> **所附文字**

• • • • •

布穀鳥模型在少樣本適應自身任務方面表現出色。以下是一些示例：

以CoNLL2003為例：運行 bash run_downstream.sh conll2003.5shot KomeijiForce/Cuckoo-C4-Rainbow，你將在 models/cuckoo-conll2003.5shot 中得到一個微調後的模型。然後可以使用腳本 python eval_conll2003.py 對模型進行基準測試，F1性能約為80。
機器閱讀理解（SQuAD）：運行 bash run_downstream.sh squad.32shot KomeijiForce/Cuckoo-C4-Rainbow，你將在 models/cuckoo-squad.32shot 中得到一個微調後的模型。然後可以使用腳本 python eval_squad.py 對模型進行基準測試，F1性能約為88。

若要對自己的任務進行微調，需要創建一個Jsonlines文件，每行包含 {"words": [...], "ner": [...]}，例如：

{"words": ["I", "am", "John", "Smith", ".", "Person", ":"], "ner": ["O", "O", "B", "I", "O", "O", "O"]}

創建好自己的下游數據集後，將其保存為 my_downstream.json，然後運行命令 bash run_downstream.sh my_downstream KomeijiForce/Cuckoo-C4-Rainbow。你將在 models/cuckoo-my_downstream 中找到適應後的布穀鳥模型。

• • • • •

> **待解問題**
• 1. 請把講布穀鳥模型微調的那段文字重複一遍，從「以CoNLL2003為例：運行 bash run_downstream.sh」開始，到「python eval_conll2003.py 對模型進行基準測試，F1性能約為80。」結束，一字不改。
• 2. 請接著講布穀鳥模型微調的那段文字的最後一句，往下寫。

• • • • •

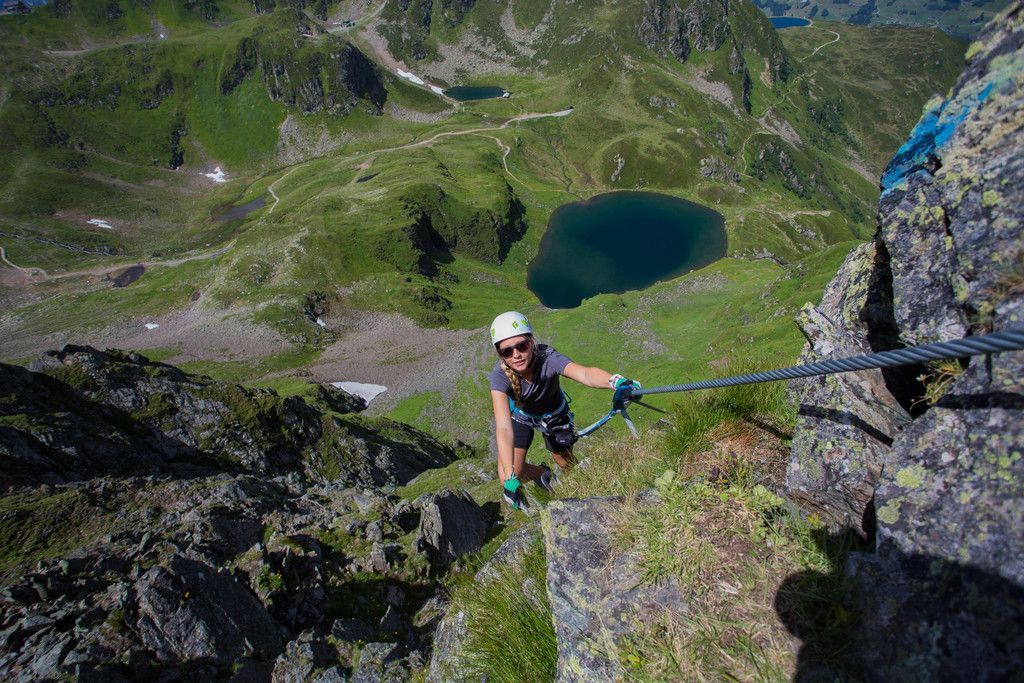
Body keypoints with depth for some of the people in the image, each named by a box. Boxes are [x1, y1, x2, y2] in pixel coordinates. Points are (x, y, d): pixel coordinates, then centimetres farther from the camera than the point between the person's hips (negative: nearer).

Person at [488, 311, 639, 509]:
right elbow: (503, 427, -47)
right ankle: (542, 473, 24)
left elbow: (585, 374, -58)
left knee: (566, 464, 15)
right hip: (520, 416, 0)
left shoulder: (547, 358, -38)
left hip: (553, 414, 0)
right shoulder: (500, 376, -37)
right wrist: (510, 479, -56)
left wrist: (616, 381, -79)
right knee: (507, 478, -10)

• • • • •

> **各題解答**
• 1.
以CoNLL2003為例：運行 bash run_downstream.sh conll2003.5shot KomeijiForce/Cuckoo-C4-Rainbow，你將在 models/cuckoo-conll2003.5shot 中得到一個微調後的模型。然後可以使用腳本 python eval_conll2003.py 對模型進行基準測試，F1性能約為80。

• 2.
🪽 訓練自己的布穀鳥模型

我們在 nte_data_collection.py 文件中包含了將文本轉換為NTE實例的腳本，以C4為例，轉換結果可以在 cuckoo.c4.example.json 中查看。該腳本易於適應其他資源，如實體、查詢和問題，你可以將自己的數據修改為NTE格式來訓練自己的布穀鳥模型！運行 run_cuckoo.sh 腳本嘗試一個示例預訓練：

python run_ner.py \
  --model_name_or_path roberta-large \
  --train_file cuckoo.c4.example.json \
  --output_dir models/cuckoo-c4-example \
  --per_device_train_batch_size 4\
  --gradient_accumulation_steps 16\
  --num_train_epochs 1\
  --save_steps 1000\
  --learning_rate 0.00001\
  --do_train \
  --overwrite_output_dir

你將在 models/cuckoo-c4-example 中得到一個示例布穀鳥模型。如果預訓練數據太少，模型性能可能不佳。你可以調整 nte_data_collection.py 中的超參數或修改轉換邏輯以適應自己的資源，從而獲得更好的預訓練性能。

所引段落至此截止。